• [Problem details]
Reproduce each of the following items line for line, keeping every word, number, and punctuation mark unchanged.

• [Input data]
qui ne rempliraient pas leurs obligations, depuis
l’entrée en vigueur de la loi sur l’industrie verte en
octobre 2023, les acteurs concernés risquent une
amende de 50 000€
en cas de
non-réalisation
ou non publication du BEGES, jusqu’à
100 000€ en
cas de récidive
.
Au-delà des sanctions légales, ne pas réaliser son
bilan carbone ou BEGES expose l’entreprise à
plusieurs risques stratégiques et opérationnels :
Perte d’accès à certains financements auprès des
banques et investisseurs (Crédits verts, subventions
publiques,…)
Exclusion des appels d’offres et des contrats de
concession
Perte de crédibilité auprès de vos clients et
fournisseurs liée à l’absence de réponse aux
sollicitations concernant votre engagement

• [Task solution]
qui ne rempliraient pas leurs obligations, depuis
l’entrée en vigueur de la loi sur l’industrie verte en
octobre 2023, les acteurs concernés risquent une
amende de 50 000€
en cas de
non-réalisation
ou non publication du BEGES, jusqu’à
100 000€ en
cas de récidive
.
Au-delà des sanctions légales, ne pas réaliser son
bilan carbone ou BEGES expose l’entreprise à
plusieurs risques stratégiques et opérationnels :
Perte d’accès à certains financements auprès des
banques et investisseurs (Crédits verts, subventions
publiques,…)
Exclusion des appels d’offres et des contrats de
concession
Perte de crédibilité auprès de vos clients et
fournisseurs liée à l’absence de réponse aux
sollicitations concernant votre engagement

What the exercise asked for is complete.